--- Selected excerpt ---
Studio album by Anna Vissi
- Released: February 29, 1996
- Recorded: Late 1995–1996
- Studio: Kiriazis Studio
- Genre: Greek music, laika, pop
- Label: Sony Music Greece/Columbia
- Producer: Nikos Karvelas

Anna Vissi chronology
| O! Kypros (1995) | Klima Tropiko (1996) | Travma (1997) |

limited edition
- Limited edition cover

Singles from Klima Tropiko
- "Trelenome (Klima Tropiko)" Released: February 29, 1996; "Paralio" Released: April 1996; "Ke Ti Egine" Released: June 1996; "Parte Ta Ola" Released: August 1996; "Ekatommiria" Released: October 1996; "Sentonia" Released: December 1996;

= Klima Tropiko =

Klima Tropiko (Greek: Κλίμα Τροπικό; Tropical Climate) is the name of a Greek album by singer Anna Vissi released in Greece and Cyprus in February 1996. It reached 2× Platinum, acclaiming both critical and commercial success and establishing Vissi's image as a pop icon and contemporary artist in both Greece and Cyprus. In 2000,Hülya Avşar covered the song in Turkish as "Sevdim" ("I loved").

In 2019, the album was selected for inclusion in the Panik Gold box set The Legendary Recordings 1982-2019. The release came after Panik's acquisition rights of Vissi's back catalogue from her previous record company Sony Music Greece. This box set was printed on a limited edition of 500 copies containing CD releases of all of her albums from 1982 to 2019 plus unreleased material.

--- What to work on ---
[A] Put this sentence from the Klima Tropiko article into Spanish: "In 2019, the album was selected for inclusion in the Panik Gold box set The Legendary Recordings 1982-2019."
[B] From the Klima Tropiko article, reproduce the passage starting at "Klima Tropiko (Greek: Κλίμα" and ending at "plus unreleased material.".

--- Information given ---
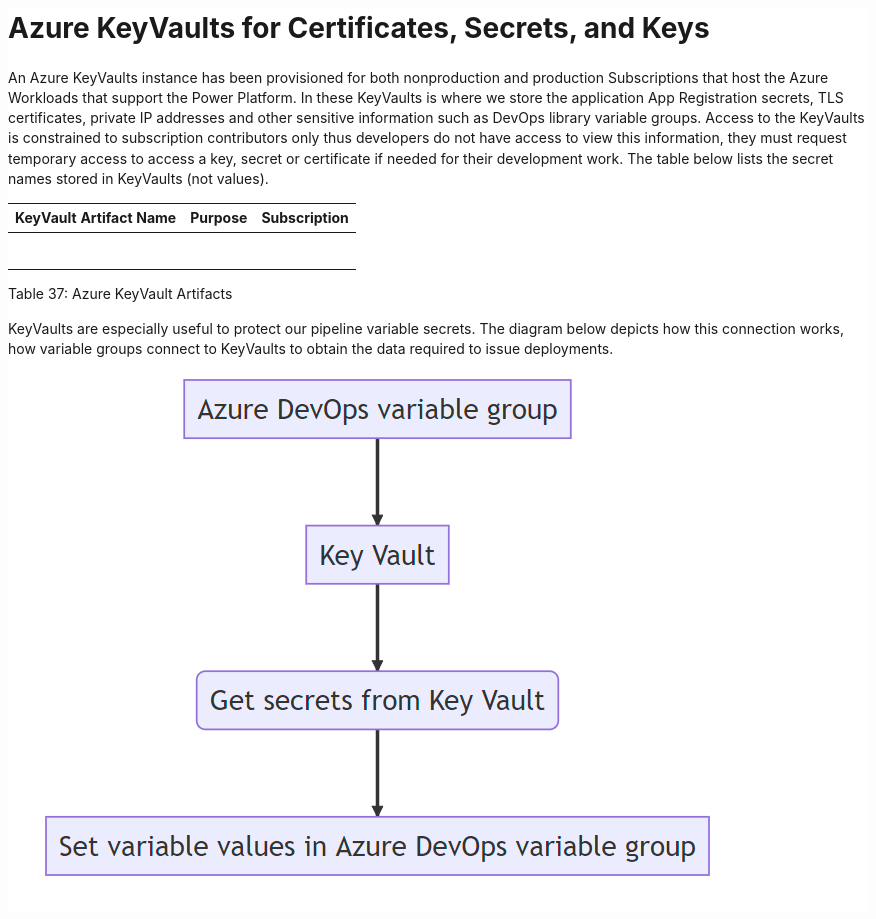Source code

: # Azure KeyVaults for Certificates, Secrets, and Keys

An Azure KeyVaults instance has been provisioned for both nonproduction and production Subscriptions that host the Azure Workloads that support the Power Platform. In these KeyVaults is where we store the application App Registration secrets, TLS certificates, private IP addresses and other sensitive information such as DevOps library variable groups. Access to the KeyVaults is constrained to subscription contributors only thus developers do not have access to view this information, they must request temporary access to access a key, secret or certificate if needed for their development work. The table below lists the secret names stored in KeyVaults (not values).

| KeyVault Artifact Name | Purpose | Subscription |
|------------------------|---------|--------------|
|                        |         |              |
|                        |         |              |
|                        |         |              |
|                        |         |              |
|                        |         |              |
|                        |         |              |
|                        |         |              |

Table 37: Azure KeyVault Artifacts

KeyVaults are especially useful to protect our pipeline variable secrets. The diagram below depicts how this connection works, how variable groups connect to KeyVaults to obtain the data required to issue deployments.

![](../../images/SDD/644ae1a50e15c5213488426bcb359dec.png)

--- Responses per task ---
[A] En 2019, el álbum fue seleccionado para formar parte de la caja recopilatoria de Panik Gold The Legendary Recordings 1982-2019.

[B]
Klima Tropiko (Greek: Κλίμα Τροπικό; Tropical Climate) is the name of a Greek album by singer Anna Vissi released in Greece and Cyprus in February 1996. It reached 2× Platinum, acclaiming both critical and commercial success and establishing Vissi's image as a pop icon and contemporary artist in both Greece and Cyprus. In 2000,Hülya Avşar covered the song in Turkish as "Sevdim" ("I loved").

In 2019, the album was selected for inclusion in the Panik Gold box set The Legendary Recordings 1982-2019. The release came after Panik's acquisition rights of Vissi's back catalogue from her previous record company Sony Music Greece. This box set was printed on a limited edition of 500 copies containing CD releases of all of her albums from 1982 to 2019 plus unreleased material.